### TASK OBJECTIVE
Rewrite the material with each "phylum" changed to "division" and everything else kept the same. Leave the pictures out.

Collected data entries
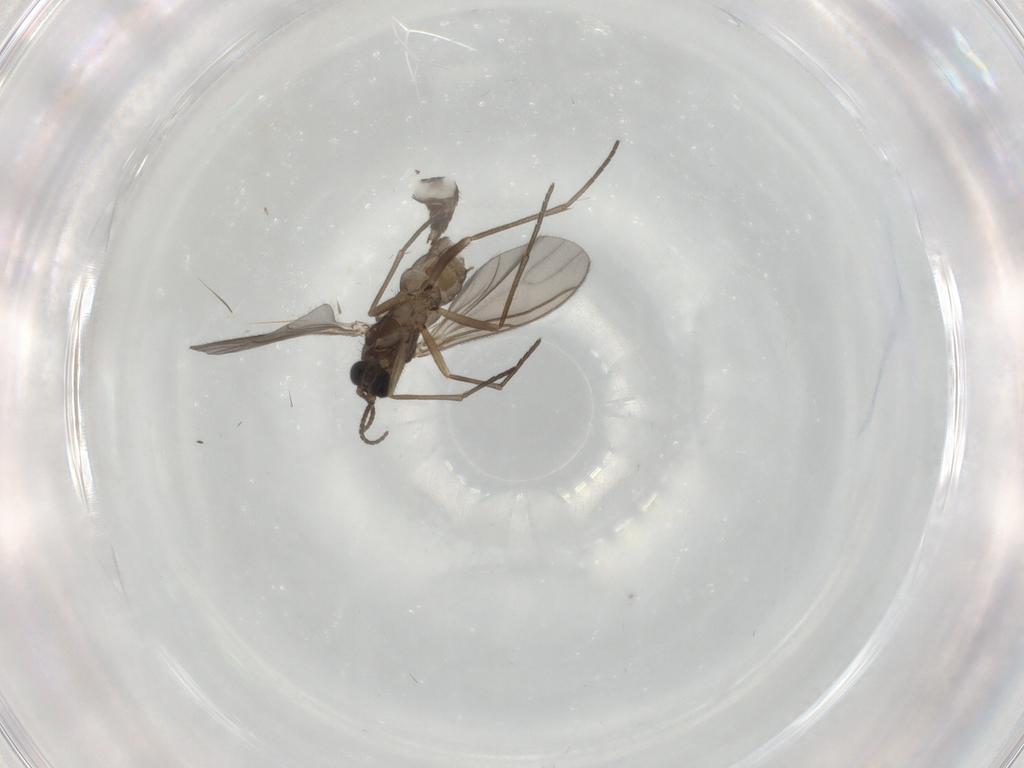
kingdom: Animalia
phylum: Arthropoda
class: Insecta
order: Diptera
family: Sciaridae
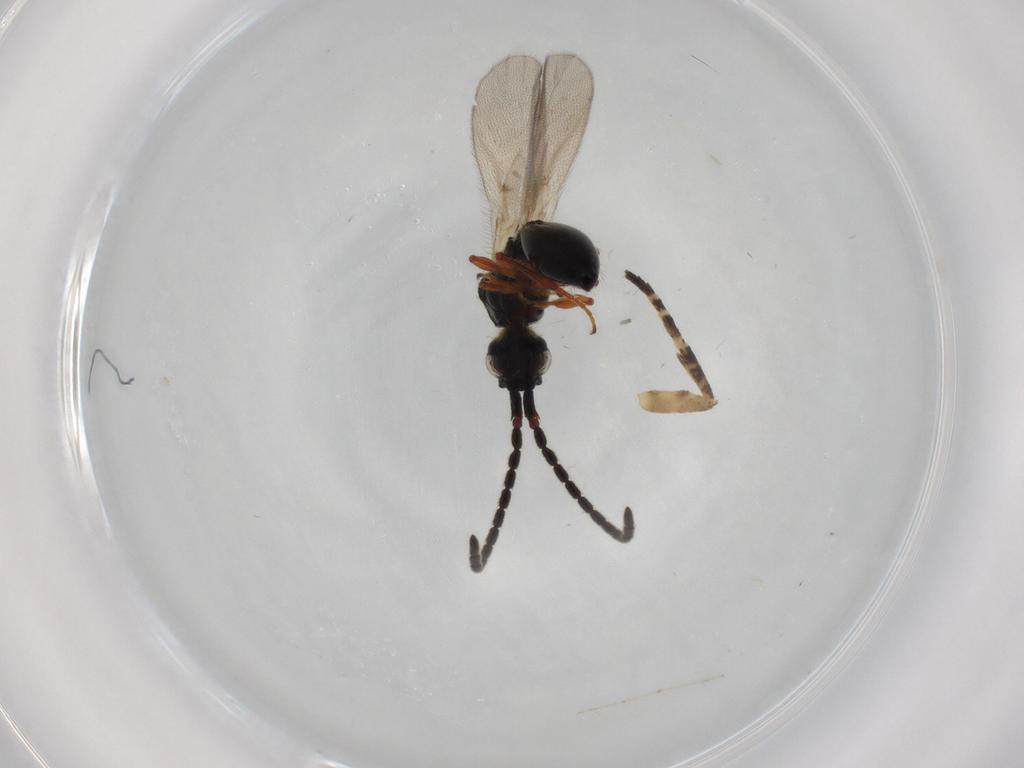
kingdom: Animalia
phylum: Arthropoda
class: Insecta
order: Hymenoptera
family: Diapriidae
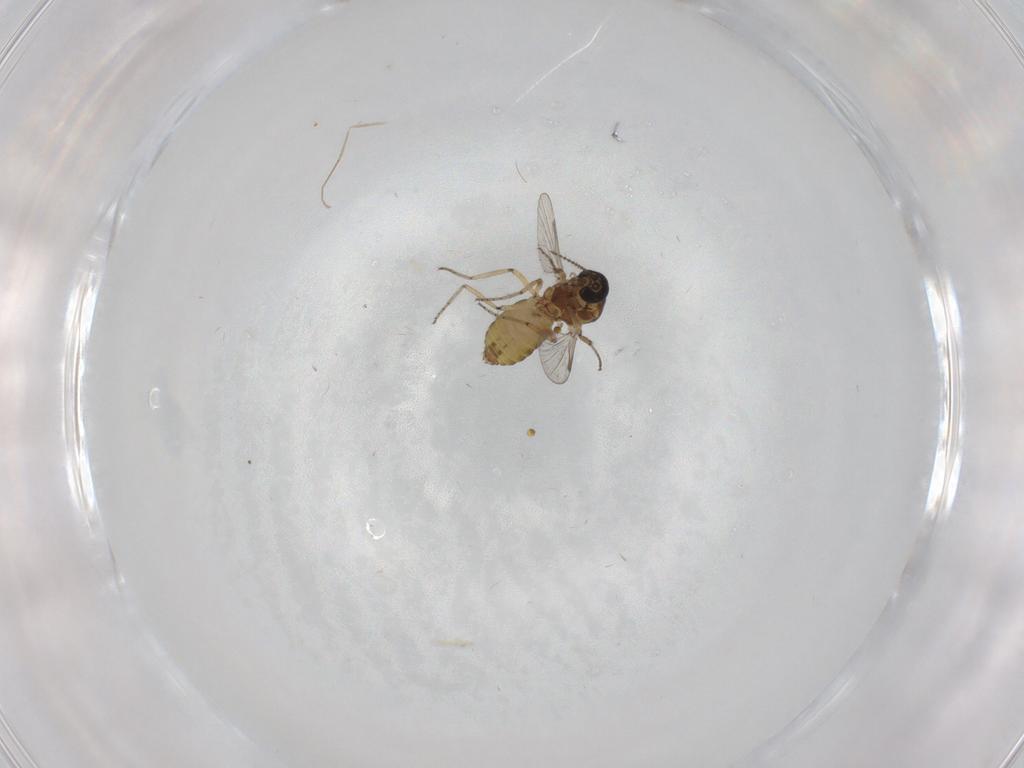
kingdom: Animalia
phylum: Arthropoda
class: Insecta
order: Diptera
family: Ceratopogonidae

### TASK SOLUTION
kingdom: Animalia
division: Arthropoda
class: Insecta
order: Diptera
family: Sciaridae
kingdom: Animalia
division: Arthropoda
class: Insecta
order: Hymenoptera
family: Diapriidae
kingdom: Animalia
division: Arthropoda
class: Insecta
order: Diptera
family: Ceratopogonidae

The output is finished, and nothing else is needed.